Unionized workers at Chilean copper mine Spence, owned by global diversified miner BHP Billiton Ltd. (BHP), went on strike at the start of the first shift Tuesday.

The mining industry in Chile is closely following the negotiations process, as contracts at several other mines will expire later this year and in early 2010.

Over a three-day holiday weekend, the 560-strong union voted against the mining company's latest wage and benefits offer, union members said.

Ore extraction has been halted, but the copper processing plant's solvent extraction/electrowinning facilities are still operating, said BHP spokesman Mauro Valdes.

"Our main focus is an orderly mine shutdown, centering on maintaining our workers and our equipment safe," Valdes said.

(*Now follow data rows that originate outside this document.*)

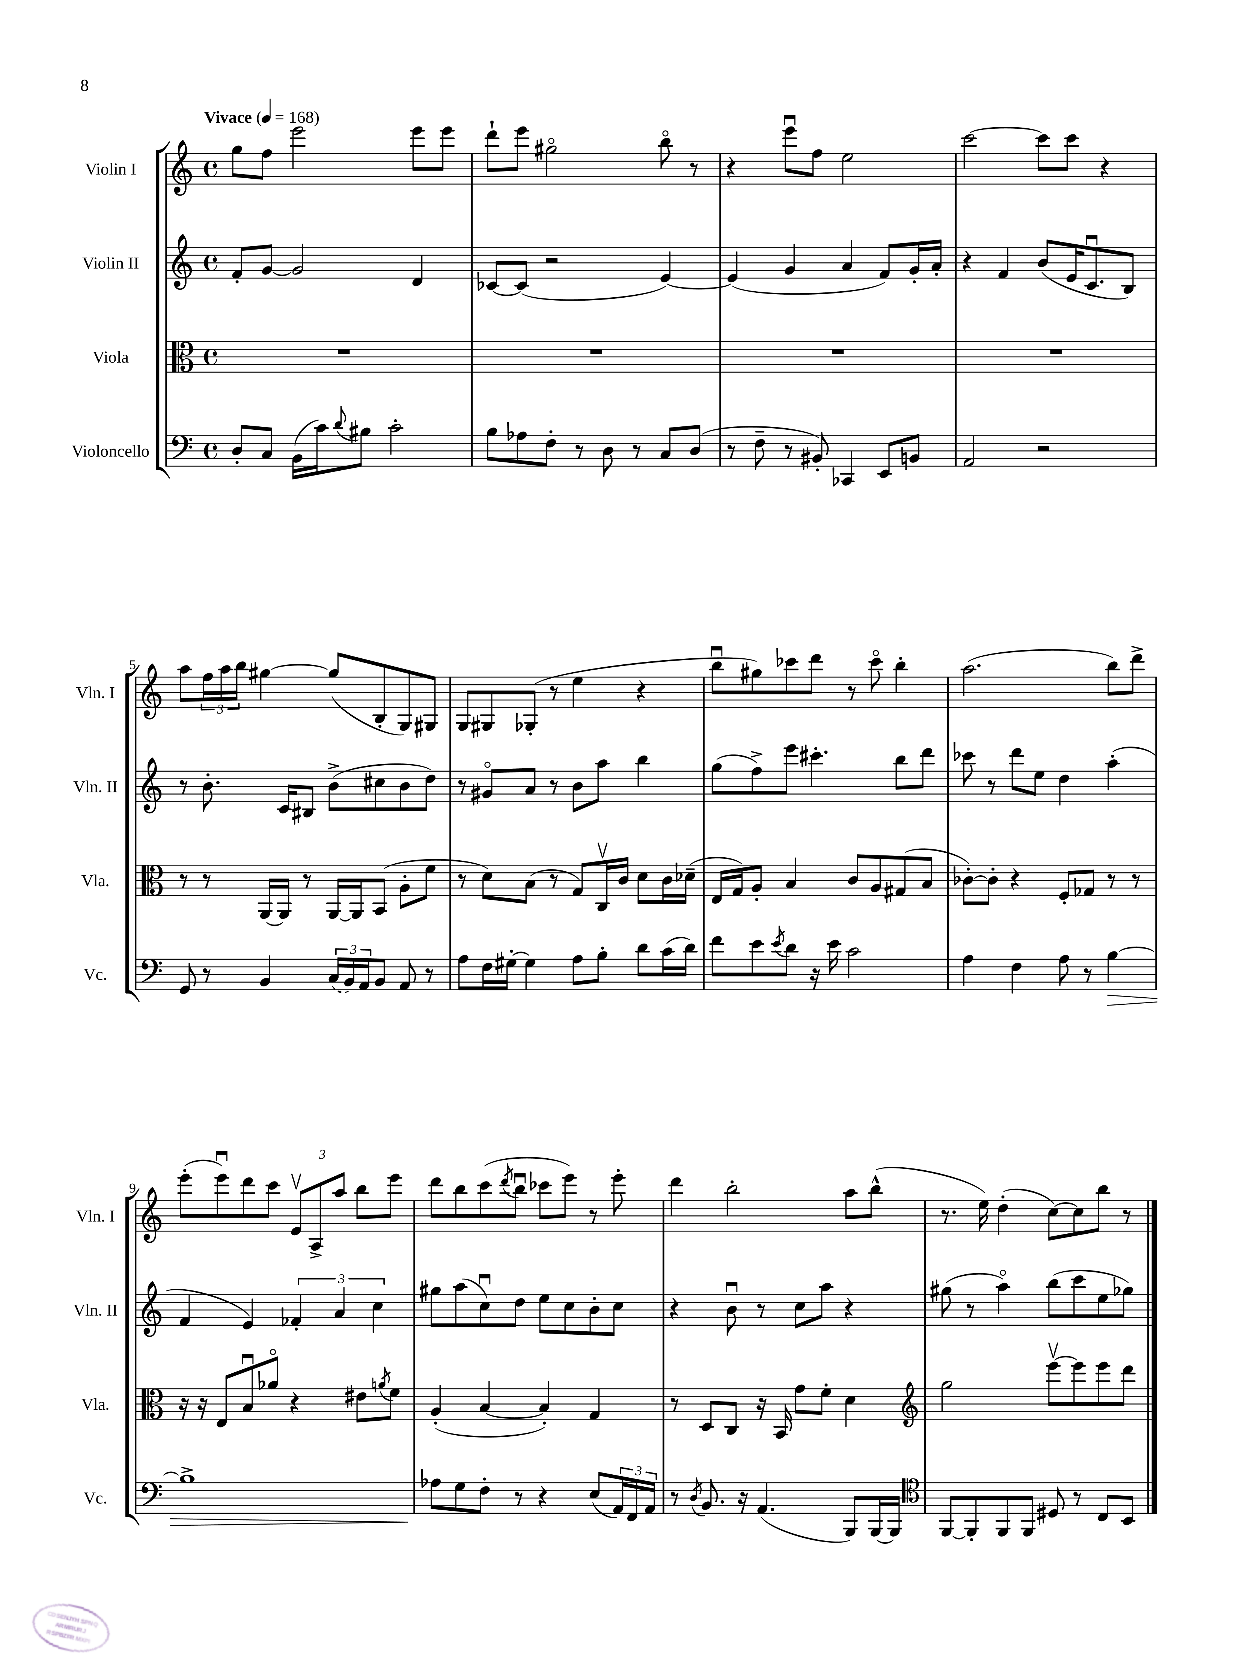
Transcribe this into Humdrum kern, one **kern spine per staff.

**kern	**kern	**kern	**kern
*staff4	*staff3	*staff2	*staff1
*clefF4	*clefC3	*clefG2	*clefG2
*k[]	*k[]	*k[]	*k[]
*M4/4	*M4/4	*M4/4	*M4/4
*met(c)	*met(c)	*met(c)	*met(c)
*MM168	*MM168	*MM168	*MM168
8D'	1r	8f'	8gg
8C	.	[8g	8ff
(16BB	.	2g]	2eee
16c)	.	.	.
8qqd	.	.	.
8B#	.	.	.
2c'	.	.	.
.	.	4d	8eee
.	.	.	8eee
=	=	=	=
8B	1r	[8c-	8ddd`
8A-	.	(8c-]	8eee
8F'	.	2r	2gg#o
8r	.	.	.
8D	.	.	.
8r	.	.	.
8C	.	[4e)	8bbo
(8D	.	.	8r
=	=	=	=
8r	1r	(4e]	4r
8F~	.	.	.
8r	.	4g	8eeeu
8BB#')	.	.	8ff
4CC-	.	4a	2ee
8EE	.	8f)	.
8BB	.	16g'	.
.	.	16a'	.
=	=	=	=
2AA	1r	4r	[2ccc
.	.	4f	.
2r	.	(8b	8ccc]
.	.	16e	8ccc
.	.	8.cu	.
.	.	.	4r
.	.	8B)	.
=	=	=	=
8GG	8r	8r	8aa
8r	8r	8.b'	24ff
.	.	.	24aa
.	.	.	24bb
4BB	[16AA	.	[4gg#
.	16AA]	16c	.
.	8r	8B#	.
(24C	[16AA	(8b^	(8gg#]
24BB)	.	.	.
.	16AA]	.	.
24AA	.	.	.
8BB	(8BB	8cc#	8B'
8AA	8A'	8b	8G)
8r	8f	8dd)	8G#
=	=	=	=
8A	8r	8r	8G
16F	8d)	8g#o	8G#
[16G#'	.	.	.
4G#]	(8B	8a	(8G-'
.	8r	8r	8r
8A	8G)	8b	4ee
8B'	16Cv	8aa	.
.	16c	.	.
8d	8d	4bb	4r
(16c	16c	.	.
16d)	(16d-~	.	.
=	=	=	=
8f	16E	(8gg	8bbu
.	16G)	.	.
8e	8A'	8ff^)	8gg#)
8qe	.	.	.
8d	4B	8eee	8ccc-
16r	.	4.ccc#'	8ddd
16e	.	.	.
2c	8c	.	8r
.	8A	.	8ccc-o
.	(8G#	8bb	4bb'
.	8B	8ddd	.
=	=	=	=
4A	[8c-')	8ccc-	(2.aa
.	8c-']	8r	.
4F	4r	8ddd	.
.	.	8ee	.
8A	8F'	4dd	.
8r	8G-	.	.
[4B	8r	(4aa'	8bb)
.	8r	.	8ddd^
=	=	=	=
1B^]	16r	4f	(8eee'
.	16r	.	.
.	8E	.	8eeeu)
.	8Bu	4e)	8ddd
.	8a-o	.	8ccc
.	4r	6f-'	12ev
.	.	.	12A^
.	.	6a	12aa
.	8e#	.	8bb
.	.	6cc	.
.	8qa	.	.
.	8f	.	8eee
=	=	=	=
8A-	(4A'	8gg#	8ddd
8G	.	(8aa	8bb
8F'	[4B	8ccu)	(8ccc
.	.	.	8qddd
8r	.	8dd	8bbu
4r	4B'])	8ee	8ccc-
.	.	8cc	8eee)
(8E	4G	8b'	8r
24AA)	.	8cc	8eee'
24FF	.	.	.
24AA	.	.	.
=	=	=	=
8r	8r	4r	4ddd
8qD	.	.	.
8.BB	8D	.	.
.	8C	8bu	2bb'
16r	.	.	.
(4.AA	16r	8r	.
.	16BB	.	.
.	8g	8cc	.
.	8f'	8aa	.
8BBB)	4d	4r	8aa
[16BBB	.	.	(8bb^^
16BBB]	.	.	.
=	=	=	=
*clefC4	*clefG2	*	*
[8FF	2gg	(8gg#	8.r
8FF']	.	8r	.
.	.	.	16ee)
8FF	.	4aao)	(4dd'
8FF	.	.	.
8D#	[8eeev	(8bb	[8cc)
8r	8eee]	8ccc	8cc]
8C	8eee	8ee	8bb
8BB	8ddd	8gg-)	8r
==	==	==	==
*-	*-	*-	*-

He added that while local legislation allows for a company to replace workers as soon as the strike begins, BHP has opted to not exercise that right at the moment.

The union and mine management last week agreed to extend the five-day government-assisted mediation period in the hopes of reaching an agreement.

Contracts expired Sept. 30. The union sought a 5.5% wage increase, improved benefits and bonuses totaling 15 million Chilean pesos ($27,100).

The open-pit Spence mine, which came on line a few years ago, produced about 165,000 metric tons of copper cathodes last year.

This is Spence's second collective-bargaining process. The first was negotiated in 2006 before the mine went into production.

BHP also owns the Cerro Colorado mine and controls and operates the Escondida copper mine in Chile. Last week, BHP offered the more than 2,000 members of the union at the latter mine an early wage and benefits package to avoid a possible strike. Earlier Tuesday, the Escondida union accepted the wage and benefits package for a 44-month term.

In 2006, when copper prices were booming, Escondida workers went on strike for nearly a month, bringing the world's largest copper mine to a standstill as they sought higher wages and production bonuses.